Love Is Blind was also this year. My god! Were we ever that young? I vaguely recall watching a lady who was 34 (but he was 24) giving her dog some wine, but it could also just have been a fever dream from a former life.
The first TV show I saw in 2020 was Spinning Out, a soap opera-thriller about a bipolar former figure skater trying to resurrect her career in spite of the trauma caused by her also-bipolar mother played by Betty Draper herself, January Jones. That is actually the plot line, and we didn’t care! No one watched! How naive we were, not knowing how good we had it.
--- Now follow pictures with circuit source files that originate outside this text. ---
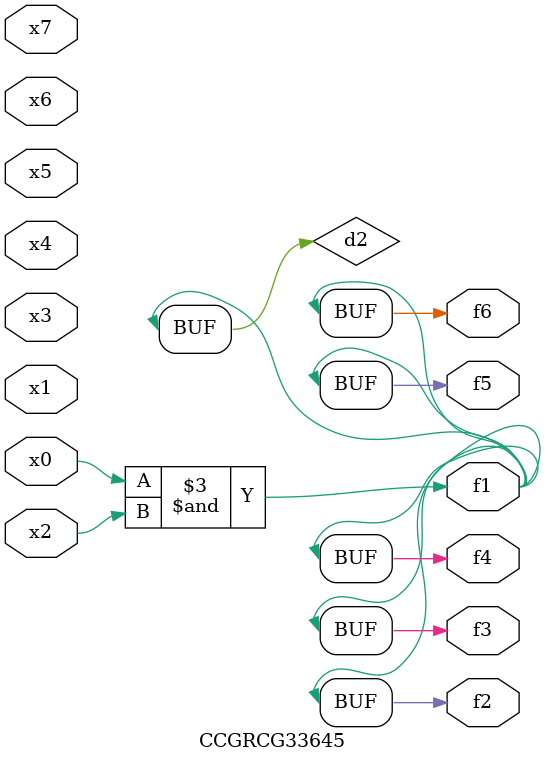
<source format=v>
module CCGRCG33645(
	input x0, x1, x2, x3, x4, x5, x6, x7,
	output f1, f2, f3, f4, f5, f6
);

	wire d1, d2;

	nor (d1, x3, x6);
	and (d2, x0, x2);
	assign f1 = d2;
	assign f2 = d2;
	assign f3 = d2;
	assign f4 = d2;
	assign f5 = d2;
	assign f6 = d2;
endmodule

</source>
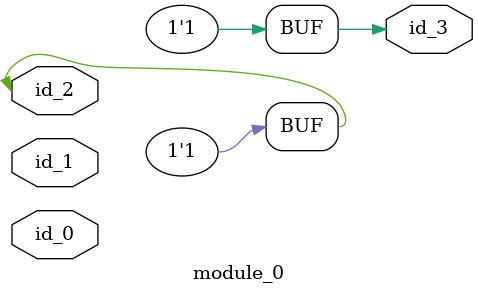
<source format=v>
module module_0 (
    input  id_0,
    input  id_1,
    input  id_2,
    output id_3
);
  assign id_3 = id_2;
  assign id_3 = 1;
endmodule
`define pp_4 0

</source>
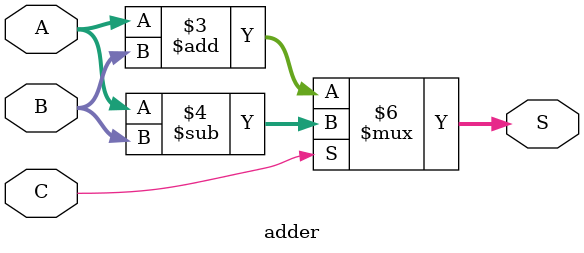
<source format=v>
module adder (
  input [3:0] A,
  input [3:0] B,
  input C,
  output reg [3:0] S
);

  always @(*) begin
    if (C == 0) begin
      S = A + B;
    end else begin
      S = A - B;
    end
  end

endmodule


</source>
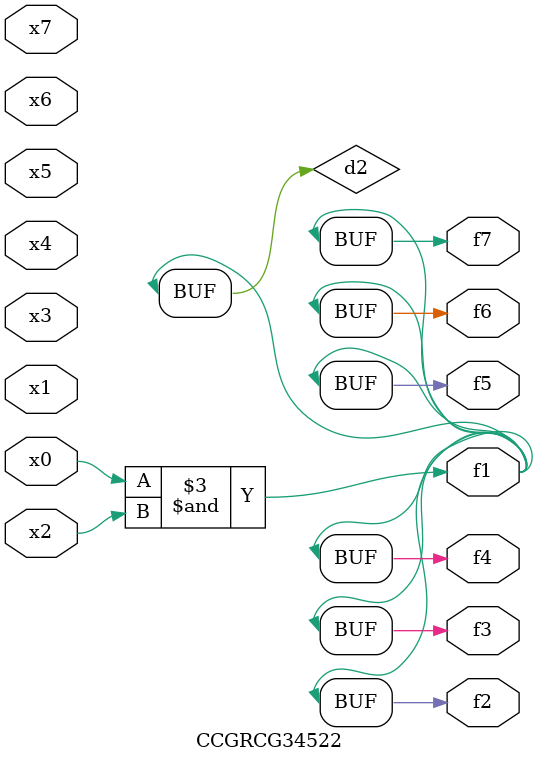
<source format=v>
module CCGRCG34522(
	input x0, x1, x2, x3, x4, x5, x6, x7,
	output f1, f2, f3, f4, f5, f6, f7
);

	wire d1, d2;

	nor (d1, x3, x6);
	and (d2, x0, x2);
	assign f1 = d2;
	assign f2 = d2;
	assign f3 = d2;
	assign f4 = d2;
	assign f5 = d2;
	assign f6 = d2;
	assign f7 = d2;
endmodule

</source>
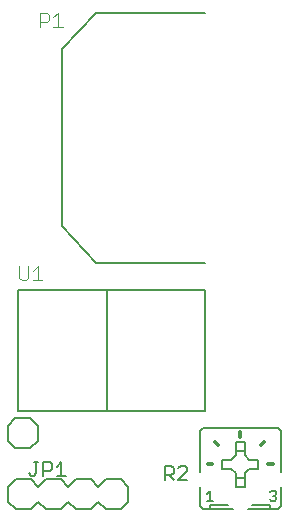
<source format=gto>
G75*
G70*
%OFA0B0*%
%FSLAX24Y24*%
%IPPOS*%
%LPD*%
%AMOC8*
5,1,8,0,0,1.08239X$1,22.5*
%
%ADD10C,0.0060*%
%ADD11C,0.0120*%
%ADD12C,0.0050*%
%ADD13C,0.0080*%
%ADD14C,0.0040*%
D10*
X000637Y002435D02*
X001137Y002435D01*
X001387Y002685D01*
X001387Y003185D01*
X001137Y003435D01*
X000637Y003435D01*
X000387Y003185D01*
X000387Y002685D01*
X000637Y002435D01*
X006785Y003000D02*
X006785Y001650D01*
X006785Y001150D02*
X006785Y000500D01*
X006885Y000400D01*
X007135Y000400D01*
X007885Y000400D01*
X007735Y000550D02*
X007135Y000550D01*
X007135Y000400D01*
X007535Y001750D02*
X007835Y001750D01*
X007985Y001600D01*
X007985Y001450D01*
X007985Y001150D01*
X008285Y001150D01*
X008285Y001450D01*
X008285Y001600D01*
X008435Y001750D01*
X008735Y001750D01*
X008735Y002050D01*
X008435Y002050D01*
X008285Y002200D01*
X008285Y002350D01*
X008285Y002650D01*
X007985Y002650D01*
X007985Y002350D01*
X007985Y002200D01*
X007835Y002050D01*
X007535Y002050D01*
X007535Y001750D01*
X007985Y001450D02*
X008285Y001450D01*
X008285Y002350D02*
X007985Y002350D01*
X006885Y003100D02*
X006785Y003000D01*
X006885Y003100D02*
X009385Y003100D01*
X009485Y003000D01*
X009485Y001650D01*
X009485Y001150D02*
X009485Y000500D01*
X009385Y000400D01*
X009135Y000400D01*
X008385Y000400D01*
X008535Y000550D02*
X009135Y000550D01*
X009135Y000400D01*
D11*
X009075Y001900D02*
X009225Y001900D01*
X008835Y002550D02*
X008935Y002650D01*
X008135Y002820D02*
X008135Y002970D01*
X007385Y002550D02*
X007285Y002650D01*
X007195Y001900D02*
X007045Y001900D01*
D12*
X007124Y001015D02*
X007010Y000901D01*
X007124Y001015D02*
X007124Y000675D01*
X007237Y000675D02*
X007010Y000675D01*
X006372Y001385D02*
X006072Y001385D01*
X006372Y001685D01*
X006372Y001760D01*
X006297Y001835D01*
X006147Y001835D01*
X006072Y001760D01*
X005911Y001760D02*
X005911Y001610D01*
X005836Y001535D01*
X005611Y001535D01*
X005611Y001385D02*
X005611Y001835D01*
X005836Y001835D01*
X005911Y001760D01*
X005761Y001535D02*
X005911Y001385D01*
X006950Y003683D02*
X006950Y004191D01*
X006950Y005191D01*
X006950Y006191D01*
X006950Y007191D01*
X006950Y007698D01*
X003683Y007698D01*
X003683Y003683D01*
X006950Y003683D01*
X009167Y001015D02*
X009281Y001015D01*
X009337Y000958D01*
X009337Y000901D01*
X009281Y000845D01*
X009337Y000788D01*
X009337Y000731D01*
X009281Y000675D01*
X009167Y000675D01*
X009110Y000731D01*
X009224Y000845D02*
X009281Y000845D01*
X009110Y000958D02*
X009167Y001015D01*
X006950Y008604D02*
X003328Y008604D01*
X002187Y009824D01*
X002187Y015730D01*
X003328Y016950D01*
X006950Y016950D01*
X003683Y007698D02*
X000730Y007698D01*
X000730Y003683D01*
X003683Y003683D01*
X002320Y001522D02*
X002020Y001522D01*
X001860Y001747D02*
X001785Y001672D01*
X001559Y001672D01*
X001559Y001522D02*
X001559Y001973D01*
X001785Y001973D01*
X001860Y001897D01*
X001860Y001747D01*
X002020Y001822D02*
X002170Y001973D01*
X002170Y001522D01*
X001324Y001597D02*
X001324Y001973D01*
X001249Y001973D02*
X001399Y001973D01*
X001324Y001597D02*
X001249Y001522D01*
X001174Y001522D01*
X001099Y001597D01*
D13*
X000395Y000645D02*
X000645Y000395D01*
X001145Y000395D01*
X001395Y000645D01*
X001645Y000395D01*
X002145Y000395D01*
X002395Y000645D01*
X002645Y000395D01*
X003145Y000395D01*
X003395Y000645D01*
X003645Y000395D01*
X004145Y000395D01*
X004395Y000645D01*
X004395Y001145D01*
X004145Y001395D01*
X003645Y001395D01*
X003395Y001145D01*
X003145Y001395D01*
X002645Y001395D01*
X002395Y001145D01*
X002145Y001395D01*
X001645Y001395D01*
X001395Y001145D01*
X001145Y001395D01*
X000645Y001395D01*
X000395Y001145D01*
X000395Y000645D01*
D14*
X000843Y008037D02*
X000996Y008037D01*
X001073Y008114D01*
X001073Y008498D01*
X001227Y008344D02*
X001380Y008498D01*
X001380Y008037D01*
X001227Y008037D02*
X001533Y008037D01*
X000843Y008037D02*
X000766Y008114D01*
X000766Y008498D01*
X001447Y016486D02*
X001447Y016947D01*
X001677Y016947D01*
X001754Y016870D01*
X001754Y016716D01*
X001677Y016640D01*
X001447Y016640D01*
X001908Y016793D02*
X002061Y016947D01*
X002061Y016486D01*
X001908Y016486D02*
X002215Y016486D01*
M02*

</source>
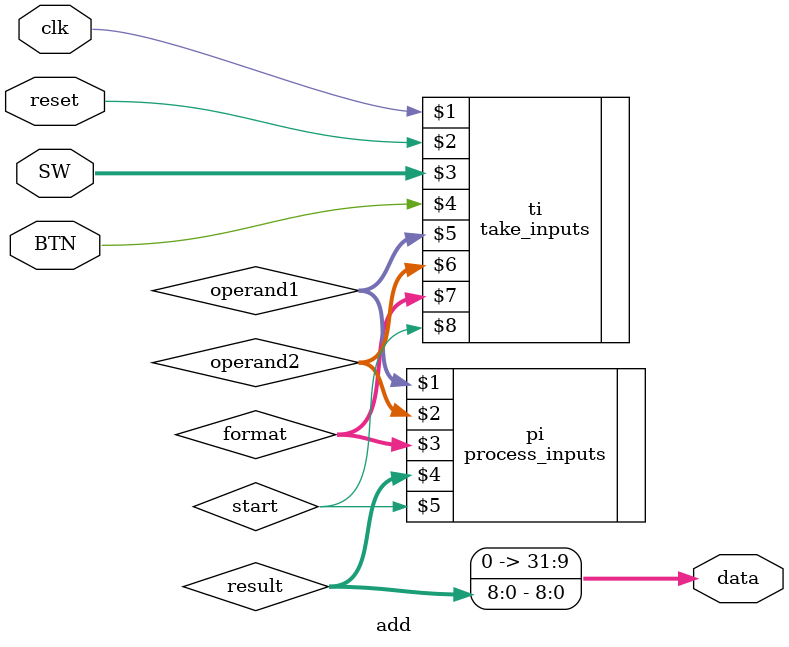
<source format=v>

module add (clk, reset, SW, BTN, data);

input clk, reset;
input [3:0] SW;
input BTN;
output reg [31:0] data;

wire [7:0] operand1;
wire [7:0] operand2;
wire [3:0] format;
wire [8:0] result;

take_inputs ti (clk, reset, SW, BTN, operand1, operand2, format, start);
process_inputs pi (operand1, operand2, format, result, start);

always @ *
   data = {00000000000000000000000,result};

endmodule


</source>
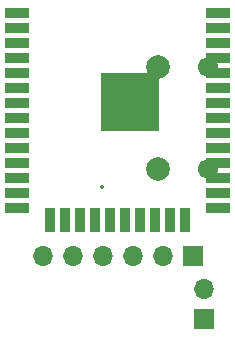
<source format=gbr>
%TF.GenerationSoftware,KiCad,Pcbnew,(5.1.9-0-10_14)*%
%TF.CreationDate,2021-05-15T08:29:56+01:00*%
%TF.ProjectId,Battery,42617474-6572-4792-9e6b-696361645f70,1*%
%TF.SameCoordinates,Original*%
%TF.FileFunction,Soldermask,Bot*%
%TF.FilePolarity,Negative*%
%FSLAX46Y46*%
G04 Gerber Fmt 4.6, Leading zero omitted, Abs format (unit mm)*
G04 Created by KiCad (PCBNEW (5.1.9-0-10_14)) date 2021-05-15 08:29:56*
%MOMM*%
%LPD*%
G01*
G04 APERTURE LIST*
%ADD10R,1.700000X1.700000*%
%ADD11O,1.700000X1.700000*%
%ADD12R,2.000000X0.900000*%
%ADD13R,0.900000X2.000000*%
%ADD14R,5.000000X5.000000*%
%ADD15C,0.350000*%
%ADD16C,1.700000*%
%ADD17C,2.000000*%
G04 APERTURE END LIST*
D10*
%TO.C,J1*%
X133045000Y-120500000D03*
D11*
X130505000Y-120500000D03*
X127965000Y-120500000D03*
X125425000Y-120500000D03*
X122885000Y-120500000D03*
X120345000Y-120500000D03*
%TD*%
D12*
%TO.C,U1*%
X118200000Y-99895000D03*
X118200000Y-101165000D03*
X118200000Y-102435000D03*
X118200000Y-103705000D03*
X118200000Y-104975000D03*
X118200000Y-106245000D03*
X118200000Y-107515000D03*
X118200000Y-108785000D03*
X118200000Y-110055000D03*
X118200000Y-111325000D03*
X118200000Y-112595000D03*
X118200000Y-113865000D03*
X118200000Y-115135000D03*
X118200000Y-116405000D03*
D13*
X120985000Y-117405000D03*
X122255000Y-117405000D03*
X123525000Y-117405000D03*
X124795000Y-117405000D03*
X126065000Y-117405000D03*
X127335000Y-117405000D03*
X128605000Y-117405000D03*
X129875000Y-117405000D03*
X131145000Y-117405000D03*
X132415000Y-117405000D03*
D12*
X135200000Y-116405000D03*
X135200000Y-115135000D03*
X135200000Y-113865000D03*
X135200000Y-112595000D03*
X135200000Y-111325000D03*
X135200000Y-110055000D03*
X135200000Y-108785000D03*
X135200000Y-107515000D03*
X135200000Y-106245000D03*
X135200000Y-104975000D03*
X135200000Y-103705000D03*
X135200000Y-102435000D03*
X135200000Y-101165000D03*
X135200000Y-99895000D03*
D14*
X127700000Y-107395000D03*
%TD*%
D15*
%TO.C,U2*%
X125325000Y-114625000D03*
%TD*%
D11*
%TO.C,J3*%
X134000000Y-123260000D03*
D10*
X134000000Y-125800000D03*
%TD*%
D16*
%TO.C,J2*%
X134310000Y-104475000D03*
X134310000Y-113125000D03*
D17*
X130130000Y-104475000D03*
X130130000Y-113125000D03*
%TD*%
M02*

</source>
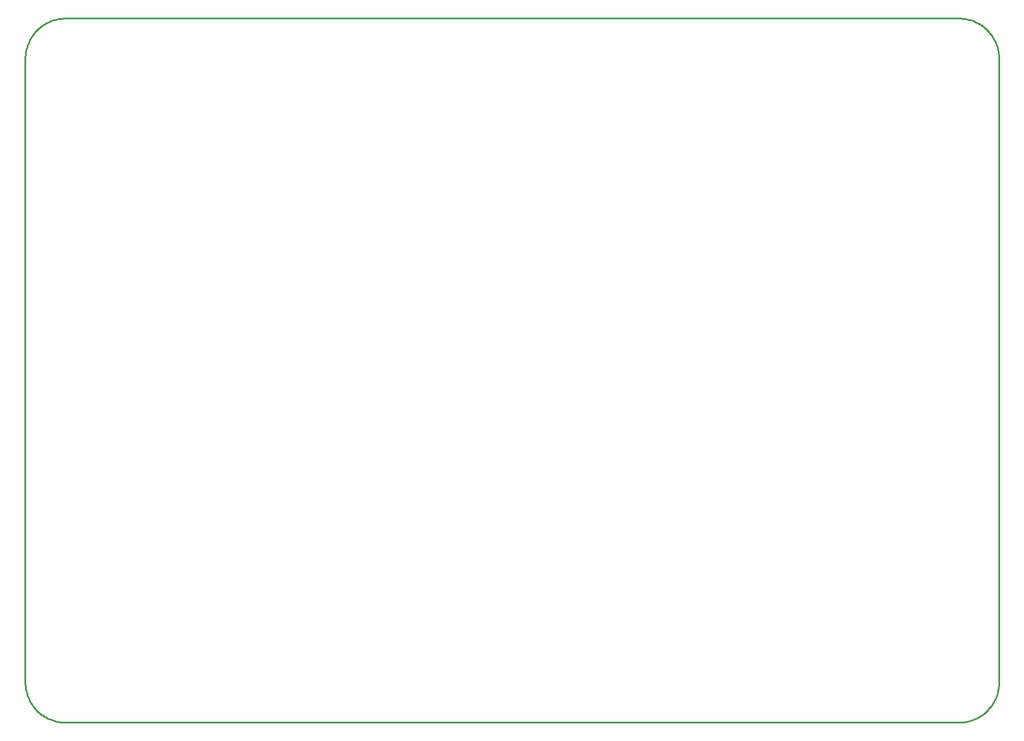
<source format=gko>
G04*
G04 #@! TF.GenerationSoftware,Altium Limited,Altium Designer,19.1.8 (144)*
G04*
G04 Layer_Color=16711935*
%FSLAX25Y25*%
%MOIN*%
G70*
G01*
G75*
%ADD13C,0.01000*%
D13*
X680802Y495763D02*
X680781Y496766D01*
X680717Y497766D01*
X680611Y498763D01*
X680463Y499755D01*
X680272Y500740D01*
X680040Y501715D01*
X679767Y502680D01*
X679453Y503632D01*
X679099Y504571D01*
X678705Y505493D01*
X678273Y506398D01*
X677803Y507283D01*
X677295Y508148D01*
X676751Y508991D01*
X676172Y509809D01*
X675559Y510603D01*
X674913Y511370D01*
X674234Y512108D01*
X673525Y512817D01*
X672787Y513495D01*
X672020Y514142D01*
X671227Y514755D01*
X670408Y515334D01*
X669565Y515878D01*
X668701Y516385D01*
X667815Y516856D01*
X666910Y517288D01*
X665988Y517682D01*
X665050Y518036D01*
X664097Y518350D01*
X663132Y518623D01*
X662157Y518855D01*
X661172Y519045D01*
X660181Y519194D01*
X659184Y519300D01*
X658183Y519364D01*
X657180Y519385D01*
Y106004D02*
X658183Y106025D01*
X659184Y106089D01*
X660181Y106195D01*
X661172Y106344D01*
X662157Y106534D01*
X663132Y106766D01*
X664097Y107039D01*
X665050Y107353D01*
X665988Y107707D01*
X666910Y108101D01*
X667815Y108533D01*
X668701Y109004D01*
X669565Y109511D01*
X670408Y110055D01*
X671227Y110634D01*
X672020Y111247D01*
X672787Y111894D01*
X673525Y112572D01*
X674234Y113281D01*
X674913Y114020D01*
X675559Y114786D01*
X676172Y115580D01*
X676751Y116398D01*
X677295Y117241D01*
X677803Y118106D01*
X678273Y118991D01*
X678705Y119896D01*
X679099Y120818D01*
X679453Y121757D01*
X679767Y122709D01*
X680040Y123674D01*
X680272Y124649D01*
X680463Y125634D01*
X680611Y126626D01*
X680717Y127623D01*
X680781Y128623D01*
X680802Y129626D01*
X109936Y129621D02*
X109958Y128619D01*
X110021Y127618D01*
X110127Y126621D01*
X110276Y125629D01*
X110466Y124645D01*
X110698Y123669D01*
X110972Y122704D01*
X111286Y121752D01*
X111640Y120814D01*
X112033Y119891D01*
X112466Y118986D01*
X112936Y118101D01*
X113443Y117236D01*
X113987Y116393D01*
X114566Y115575D01*
X115180Y114781D01*
X115826Y114015D01*
X116504Y113276D01*
X117213Y112567D01*
X117952Y111889D01*
X118718Y111242D01*
X119512Y110629D01*
X120331Y110050D01*
X121173Y109506D01*
X122038Y108999D01*
X122924Y108528D01*
X123828Y108096D01*
X124751Y107703D01*
X125689Y107349D01*
X126641Y107035D01*
X127606Y106761D01*
X128582Y106529D01*
X129566Y106339D01*
X130558Y106191D01*
X131555Y106084D01*
X132556Y106020D01*
X133558Y105999D01*
Y519385D02*
X132556Y519364D01*
X131555Y519300D01*
X130558Y519194D01*
X129566Y519045D01*
X128582Y518855D01*
X127606Y518623D01*
X126641Y518350D01*
X125689Y518036D01*
X124751Y517682D01*
X123828Y517288D01*
X122924Y516856D01*
X122038Y516385D01*
X121173Y515878D01*
X120331Y515334D01*
X119512Y514755D01*
X118718Y514142D01*
X117952Y513495D01*
X117213Y512817D01*
X116504Y512108D01*
X115826Y511370D01*
X115180Y510603D01*
X114566Y509809D01*
X113987Y508991D01*
X113443Y508148D01*
X112936Y507283D01*
X112466Y506398D01*
X112033Y505493D01*
X111640Y504571D01*
X111286Y503632D01*
X110972Y502680D01*
X110698Y501715D01*
X110466Y500740D01*
X110276Y499755D01*
X110127Y498763D01*
X110021Y497766D01*
X109958Y496766D01*
X109936Y495763D01*
X133558Y519390D02*
X657180Y519390D01*
X133558Y106004D02*
X657180Y106004D01*
X680802Y129626D02*
Y495763D01*
X109933Y129626D02*
X109933Y495768D01*
M02*

</source>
We’d take a recently sharpened skate and drive it into a nemesis’ achilles to have a show like now that to divert us from the real world.
Cheer did the whole damn thing in 2020, being the rare piece of entertainment every single human could love and root for, and then becoming the subject of a disturbing, heartbreaking scandal—amidst which one of its subjects competed on Dancing With the Stars.
There was an entire new season of Curb Your Enthusiasm that aired in 2020. What?! Is Larry David even still alive?
My notes tell me that there were episodes of Westworld that aired this year, but I cannot definitively prove that. It is also whispered about that we used to all clamor for new episodes of YouTube cooking videos from the Bon Appétit test kitchen, which, if true, surely we’ve all been canceled by now.
Prince Harry and Meghan Markle were still part of the royal family in this, the year of our Lord 2020!!!
Jada Pinkett-Smith took herself to the Red Table, and introduced “entanglement” into the vernacular. There was a film called Birds of Prey and I even purchased a ticket to see it in a real-life theater. Pick my jaw up off the dang floor, because I just confirmed that I also went to see Broadway shows!
People were mad about scooter-sharing services, which indicates that people actually went places. “Karen” was still funny. I could be certain that when I saw something that couldn’t possibly be cake, it was not cake. I pulled a hamstring trying to do the “W.A.P.” dance and couldn’t walk for three days. Dorinda was still a Real Housewife. I received mail on time. Pete Buttigieg???
GIPHY
I don’t know what the point of all this is. A year is longer than we think, so don’t dwell on the shitty parts? Things were once so perfectly fine that what we now think of as outrageous milestones seemed inconsequential? That the world moves pretty fast, if you don’t stop and look around once in a while, you might miss it? OK, now I’m just plagiarizing Ferris Bueller/citing my senior class high school yearbook quote.
2020 was a lot, in every sense. I hated so much of it. I’ve never been more scared, more sad, or more miserable. But... hey. We still had fun.